Work item:
Only one stretch of the data below is wanted: the lines from the one with "Редакция Орен1 решила провести опрос и" through the one with "Для этого мы задали респондентам три", repeated exactly.

-- Records supplied follows --

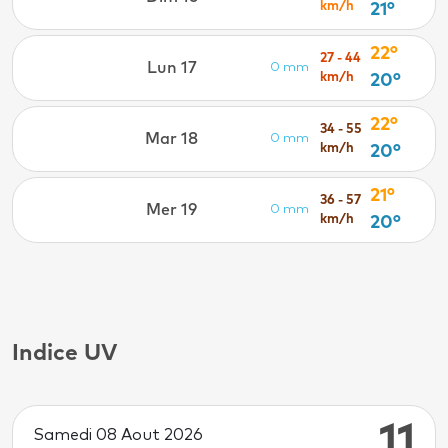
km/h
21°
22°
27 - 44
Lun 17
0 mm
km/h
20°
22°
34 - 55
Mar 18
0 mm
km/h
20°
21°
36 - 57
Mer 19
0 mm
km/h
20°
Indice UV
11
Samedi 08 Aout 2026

-- Records supplied concluded --
-- Records supplied follows --

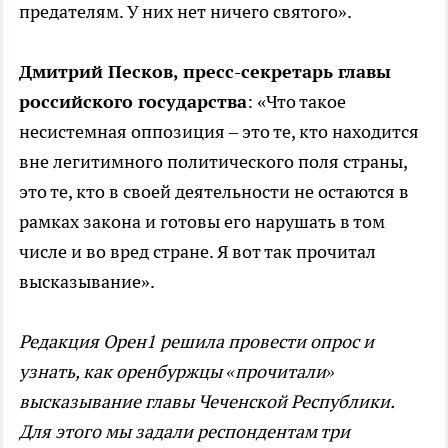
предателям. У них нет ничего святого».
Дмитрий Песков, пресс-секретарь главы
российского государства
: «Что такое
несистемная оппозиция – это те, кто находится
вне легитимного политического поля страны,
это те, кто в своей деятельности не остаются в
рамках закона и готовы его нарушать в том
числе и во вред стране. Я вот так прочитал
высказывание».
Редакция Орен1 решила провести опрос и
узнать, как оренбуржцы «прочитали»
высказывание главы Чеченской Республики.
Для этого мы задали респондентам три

-- Records supplied concluded --

Answer to the exercise:
Редакция Орен1 решила провести опрос и
узнать, как оренбуржцы «прочитали»
высказывание главы Чеченской Республики.
Для этого мы задали респондентам три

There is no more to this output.